== Os itens ==
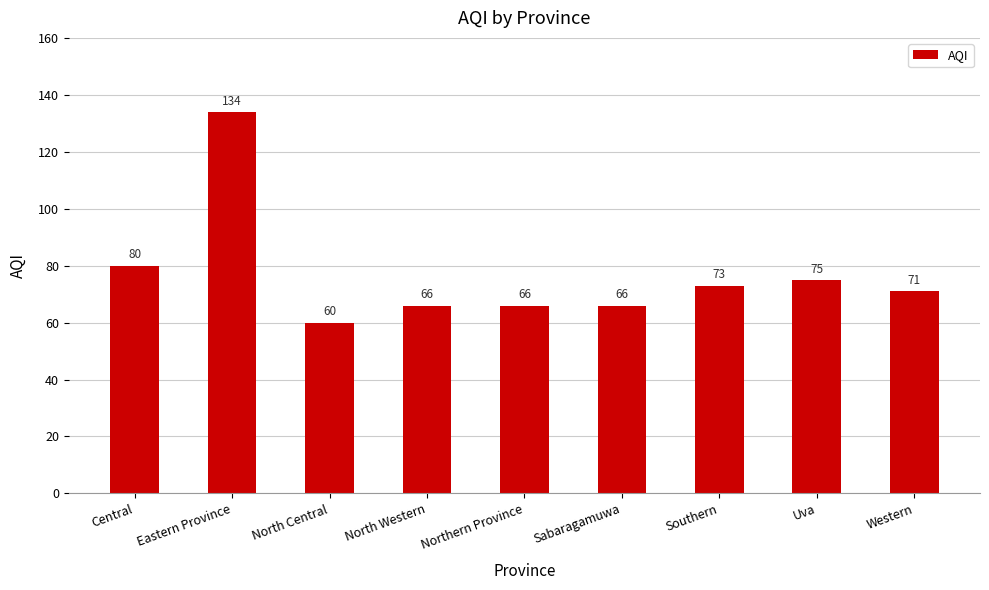

At which label is the value closest to 97?

Central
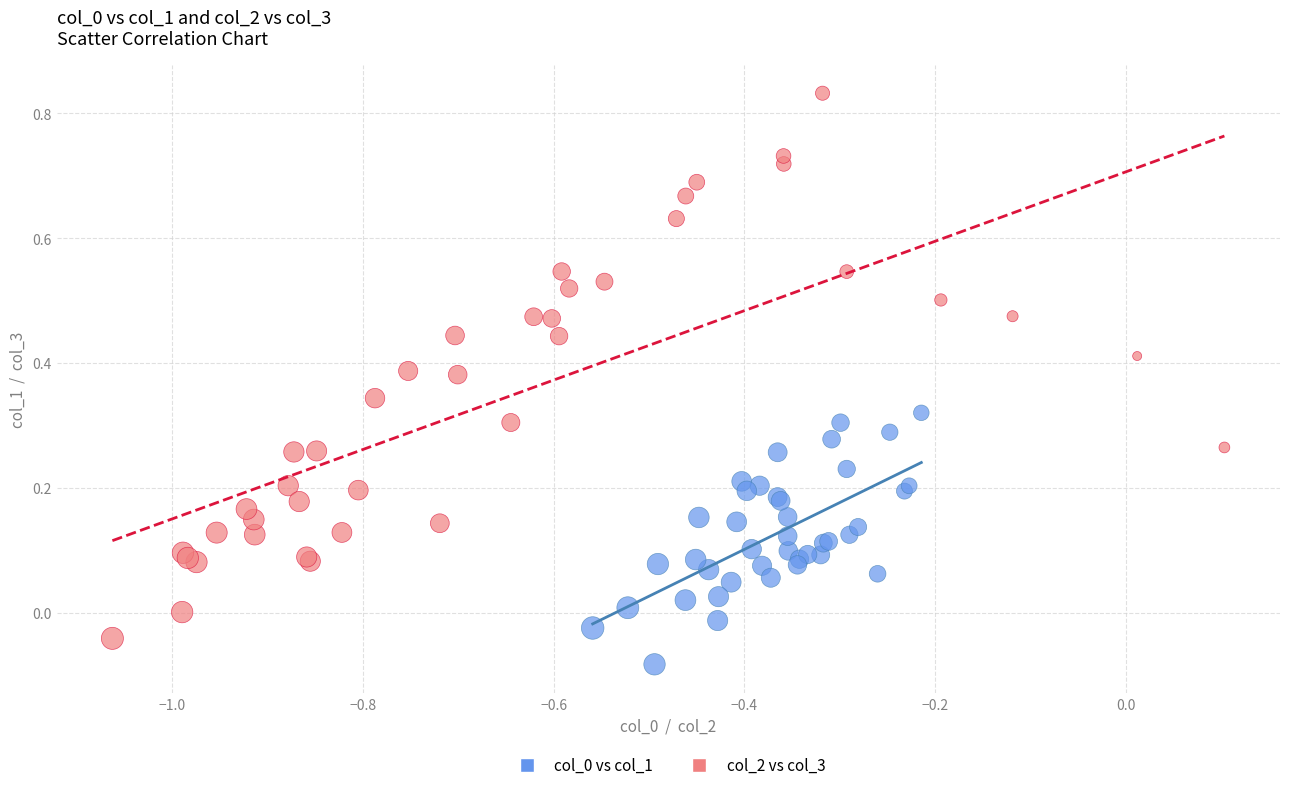

Which series reaches the maximum Y coordinate?

col_2 vs col_3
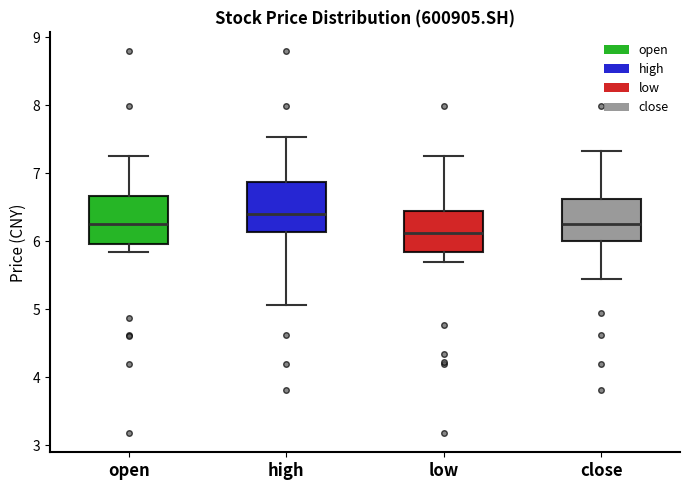

Where is the lower edge of the box for open on the y-axis? The values are not printed on the chart, so give them approximately, as read against the axis.

6.0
===
Objetivo do exercício
Substitua "approximately" por "roughly" nas linhas que vão da que contém "Which series reaches" até o fim dos itens, sem mudar mais nada, e transcreva-as. Deixe as imagens de fora da resposta.

Solução do exercício
Which series reaches the maximum Y coordinate?

col_2 vs col_3

Where is the lower edge of the box for open on the y-axis? The values are not printed on the chart, so give them roughly, as read against the axis.

6.0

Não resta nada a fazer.